Narrow the data below down to the lines containing "format".

*** Data for this exercise ***

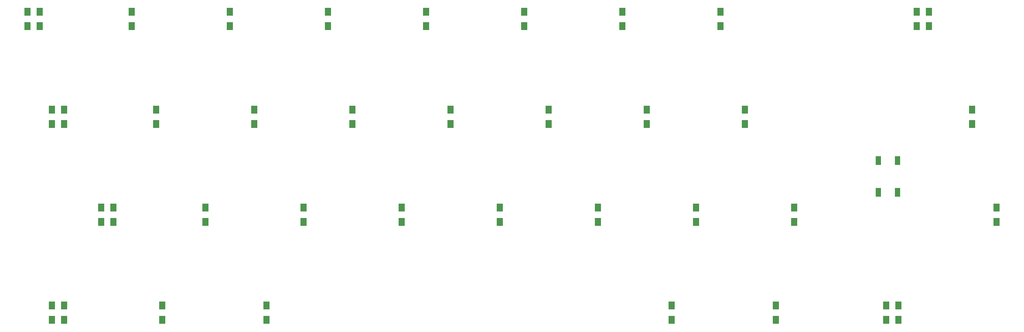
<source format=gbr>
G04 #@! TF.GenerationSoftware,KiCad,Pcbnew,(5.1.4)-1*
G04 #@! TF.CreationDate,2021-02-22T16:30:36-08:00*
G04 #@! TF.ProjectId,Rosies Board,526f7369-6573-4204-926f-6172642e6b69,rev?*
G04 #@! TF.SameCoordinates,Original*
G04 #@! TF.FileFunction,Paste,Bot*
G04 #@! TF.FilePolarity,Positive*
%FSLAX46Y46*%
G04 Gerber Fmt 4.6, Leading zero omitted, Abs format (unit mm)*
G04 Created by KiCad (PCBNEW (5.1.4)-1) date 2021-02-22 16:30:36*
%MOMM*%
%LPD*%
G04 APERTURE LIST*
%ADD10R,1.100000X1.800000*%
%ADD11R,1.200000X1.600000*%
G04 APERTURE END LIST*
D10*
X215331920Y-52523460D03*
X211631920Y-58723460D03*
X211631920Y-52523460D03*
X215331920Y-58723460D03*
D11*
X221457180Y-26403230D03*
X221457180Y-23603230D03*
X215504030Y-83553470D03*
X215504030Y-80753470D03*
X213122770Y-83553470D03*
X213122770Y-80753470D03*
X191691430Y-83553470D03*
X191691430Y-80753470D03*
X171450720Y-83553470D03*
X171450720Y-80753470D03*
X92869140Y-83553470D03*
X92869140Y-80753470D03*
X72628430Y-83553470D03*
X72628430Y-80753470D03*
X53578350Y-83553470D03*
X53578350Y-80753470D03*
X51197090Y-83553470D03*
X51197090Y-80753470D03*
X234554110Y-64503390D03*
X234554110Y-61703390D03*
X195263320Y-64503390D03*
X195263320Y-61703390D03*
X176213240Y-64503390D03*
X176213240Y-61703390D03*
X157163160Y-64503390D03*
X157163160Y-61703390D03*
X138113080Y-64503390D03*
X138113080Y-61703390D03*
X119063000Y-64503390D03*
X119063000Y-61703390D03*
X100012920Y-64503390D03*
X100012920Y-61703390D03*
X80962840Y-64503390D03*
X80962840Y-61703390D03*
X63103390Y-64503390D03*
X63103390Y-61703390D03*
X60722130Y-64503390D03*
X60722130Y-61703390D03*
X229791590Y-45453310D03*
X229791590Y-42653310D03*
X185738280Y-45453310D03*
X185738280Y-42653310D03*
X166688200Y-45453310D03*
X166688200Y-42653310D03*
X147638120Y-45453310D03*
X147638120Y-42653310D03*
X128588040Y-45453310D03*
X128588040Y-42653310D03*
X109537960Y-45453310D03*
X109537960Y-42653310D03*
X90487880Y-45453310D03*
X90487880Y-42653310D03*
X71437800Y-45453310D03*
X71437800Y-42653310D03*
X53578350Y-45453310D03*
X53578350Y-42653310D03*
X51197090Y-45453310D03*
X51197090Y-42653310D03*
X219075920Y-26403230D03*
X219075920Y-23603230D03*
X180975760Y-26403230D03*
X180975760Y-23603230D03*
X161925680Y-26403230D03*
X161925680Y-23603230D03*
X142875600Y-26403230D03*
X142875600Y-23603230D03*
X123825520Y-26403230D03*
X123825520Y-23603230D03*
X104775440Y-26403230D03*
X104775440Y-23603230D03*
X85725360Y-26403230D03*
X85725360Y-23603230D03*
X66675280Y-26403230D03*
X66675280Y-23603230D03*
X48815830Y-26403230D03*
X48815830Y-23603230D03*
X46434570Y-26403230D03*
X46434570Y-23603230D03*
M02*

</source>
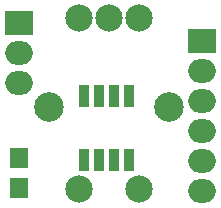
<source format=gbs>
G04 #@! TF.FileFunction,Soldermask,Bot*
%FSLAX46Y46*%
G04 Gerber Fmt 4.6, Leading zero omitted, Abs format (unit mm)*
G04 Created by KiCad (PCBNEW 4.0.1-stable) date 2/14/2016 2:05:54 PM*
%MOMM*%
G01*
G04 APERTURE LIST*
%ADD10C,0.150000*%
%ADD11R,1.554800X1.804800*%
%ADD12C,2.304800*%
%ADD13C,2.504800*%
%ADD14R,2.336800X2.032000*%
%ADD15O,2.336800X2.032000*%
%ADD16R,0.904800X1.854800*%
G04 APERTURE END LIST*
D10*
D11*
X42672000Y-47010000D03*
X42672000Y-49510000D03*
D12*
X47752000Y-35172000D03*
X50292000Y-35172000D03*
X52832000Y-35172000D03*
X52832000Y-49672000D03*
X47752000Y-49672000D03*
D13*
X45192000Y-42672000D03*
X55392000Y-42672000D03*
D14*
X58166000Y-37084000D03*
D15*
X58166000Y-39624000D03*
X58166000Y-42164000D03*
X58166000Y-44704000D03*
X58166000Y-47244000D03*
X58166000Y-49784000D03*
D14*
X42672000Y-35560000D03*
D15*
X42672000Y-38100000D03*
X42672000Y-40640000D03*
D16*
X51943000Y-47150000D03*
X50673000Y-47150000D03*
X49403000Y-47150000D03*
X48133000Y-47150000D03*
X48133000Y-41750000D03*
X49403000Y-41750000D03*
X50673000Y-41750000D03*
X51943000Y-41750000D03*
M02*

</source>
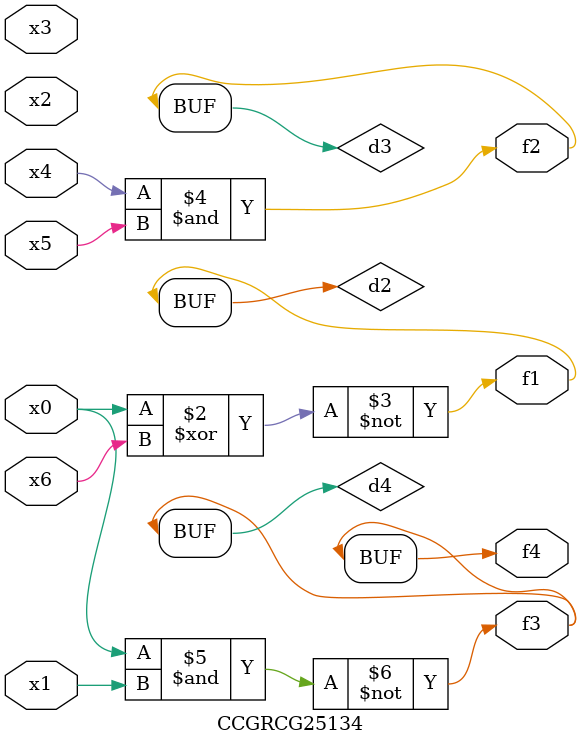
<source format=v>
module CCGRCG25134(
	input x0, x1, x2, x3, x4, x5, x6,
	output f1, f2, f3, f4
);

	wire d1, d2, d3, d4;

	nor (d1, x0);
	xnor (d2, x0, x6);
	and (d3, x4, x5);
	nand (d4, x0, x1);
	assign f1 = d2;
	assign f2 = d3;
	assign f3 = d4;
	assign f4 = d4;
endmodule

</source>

*** End of Data for this exercise ***

Solution to the exercise:
<source format=gbr>
G04 Gerber Fmt 4.6, Leading zero omitted, Abs format (unit mm)*
<source format=gbs>
G04 Gerber Fmt 4.6, Leading zero omitted, Abs format (unit mm)*
<source format=v>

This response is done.